Mr. Supportive Husband didn’t answer because he had turned the shower on and couldn’t hear me.

So, anyway, I was all prepared to meet Mr. Collins after the reading. I clutched his books tightly in my hands. The crowd was big but probably all those college kids hadn’t bought any of his books yet and they’d have to go to the other line to buy books first and I could run up and get a signature lickety-split after the last ovation.

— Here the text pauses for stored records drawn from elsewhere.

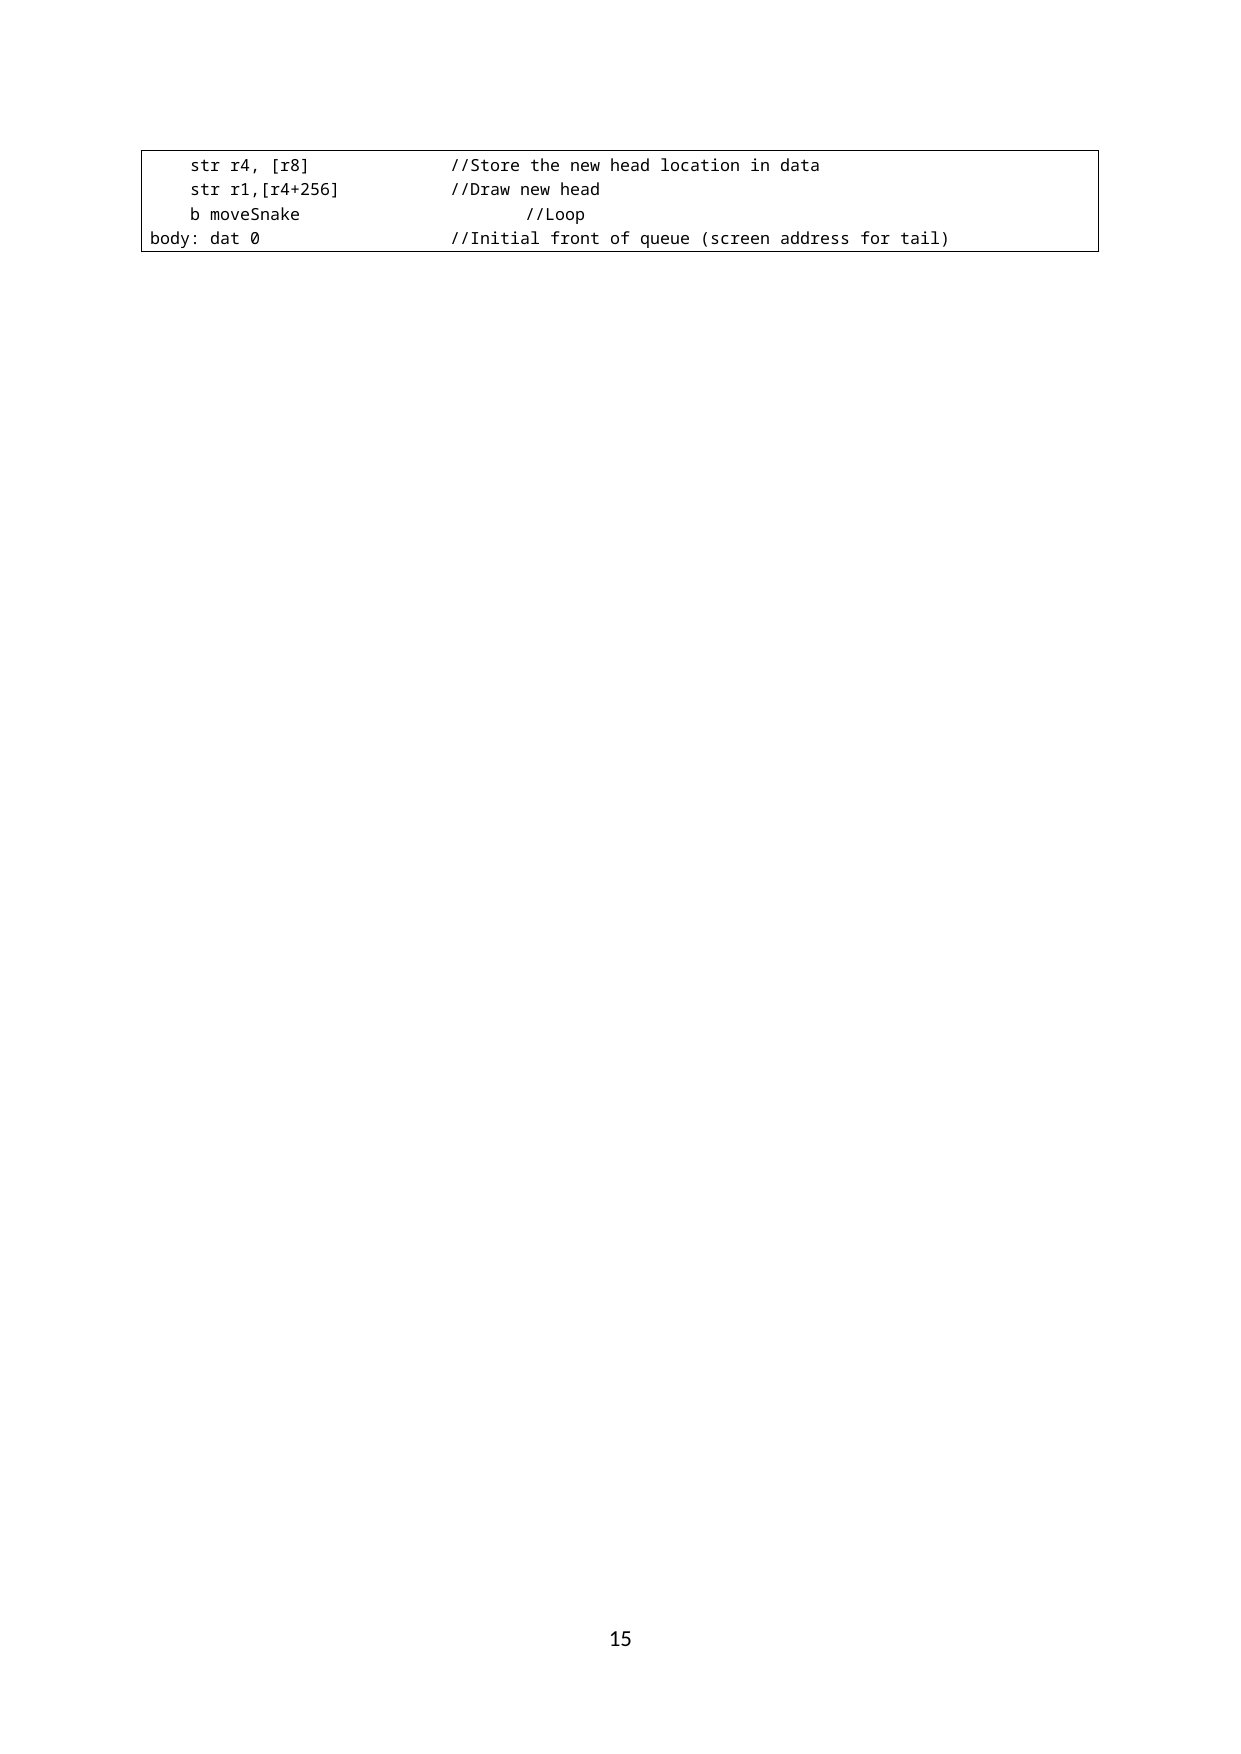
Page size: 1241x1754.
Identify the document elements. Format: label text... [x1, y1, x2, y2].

text str r1,[r4+256] //Draw new head [142, 174, 1098, 199]
text b moveSnake //Loop [142, 199, 1098, 223]
text str r4, [r8] //Store the new head location in data [142, 151, 1098, 174]
text body: dat 0 //Initial front of queue (screen address for tail) [142, 223, 1098, 251]
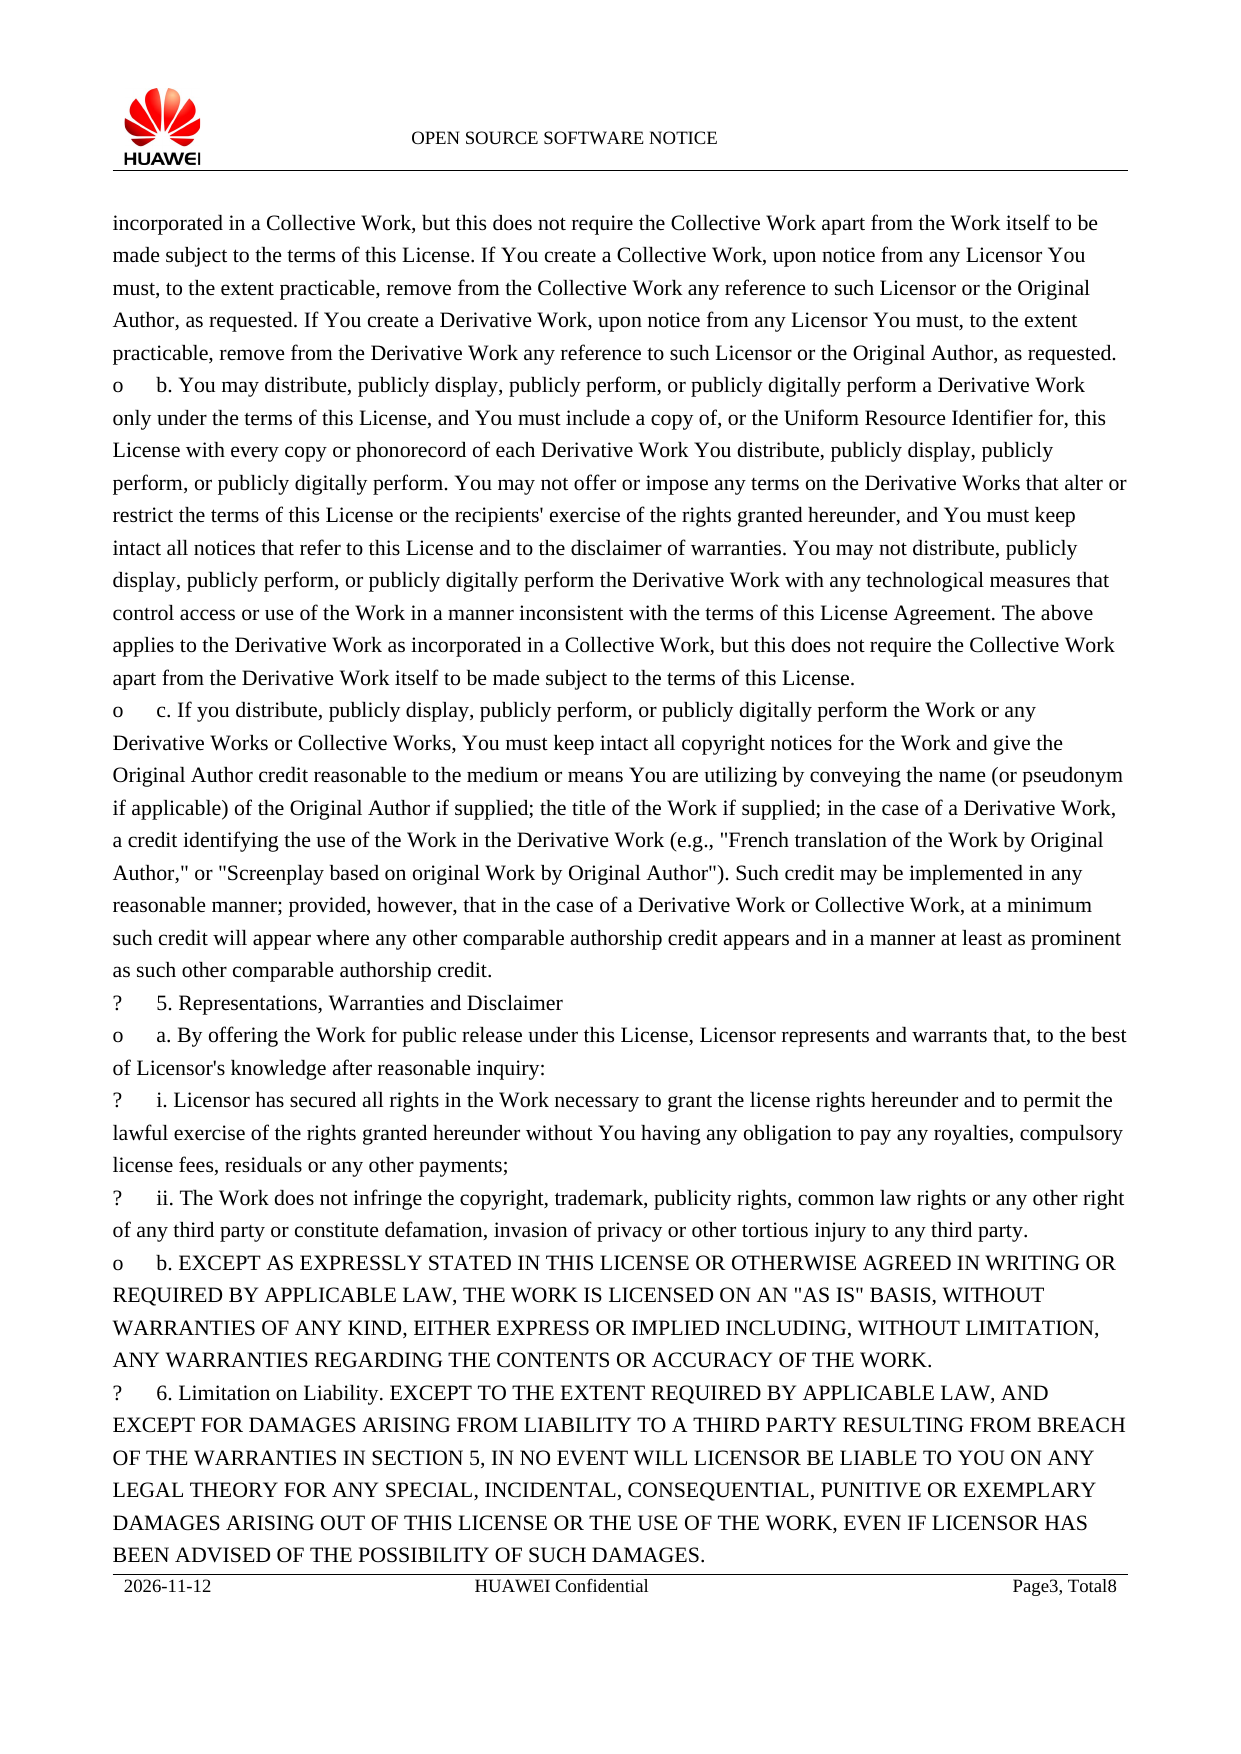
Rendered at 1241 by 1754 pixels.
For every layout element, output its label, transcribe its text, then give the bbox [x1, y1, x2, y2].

Billy read two of my favorite poems, “The Trouble with Poetry” and “The Lanyard.” He also read “Forgetfulness,” which is famous. He did not, however, read my all-time favorite, “The Introduction.” That’s OK, because I had my books with me and could sneak a peek at that one so it didn’t feel left out. Yes, I did stoop to the very corny action of reading along with him sometimes. It was interesting because sometimes he added a tiny word here and there or swapped words around. It gave me some good ideas for when I have my own reading someday. (Maybe I’ll invite my new friend Billy Collins when I do.)

So after it was over I got all ready to race up there and get a signature and a handshake—only all those students weren’t so dumb after all and had already bought their books and made a really long line. I looked at that line and decided that my books probably didn’t need a signature after all. In the end, Billy had to make do with a friendly wave from me and not the precious advice I had planned for him after all. I think he’ll get over it.

But our fantastic outing was not done—no, not at all. Because we were on BYU campus, one of my most favorite places on earth. Of COURSE we had to visit the bookstore to see if Angela’s book was in (not yet but soon!) and to buy chocolate-covered almonds (oops). And of COURSE we had to eat in the Cougareat, which bears no resemblance at all to the Cougareat I remember but that doesn’t matter since back then I could never afford to eat there anyway. So Ang and I sat there and tried to feel the intellectual vibes. I don’t know if we were pretending we were students or faculty (both of which we would enjoy), but it didn’t matter. We were there and I had my Navajo taco and all was right with the world.

I returned very happy and very tired from my big day. Poor husband had to be subjected to his own Billy Collins reading that night but he survived the ordeal very well. That’s the thing about Billy Collins—everyone can enjoy him. I hope my poetry can bring people joy like that, too.

P.S. I'm told that if you click on every single link in this post, after 30 days you'll get a check in the mail for $2000. But if you don't, a yak will dig up your tulip bulbs and your youngest child will forget he is toilet trained. I'm just passing along what I heard.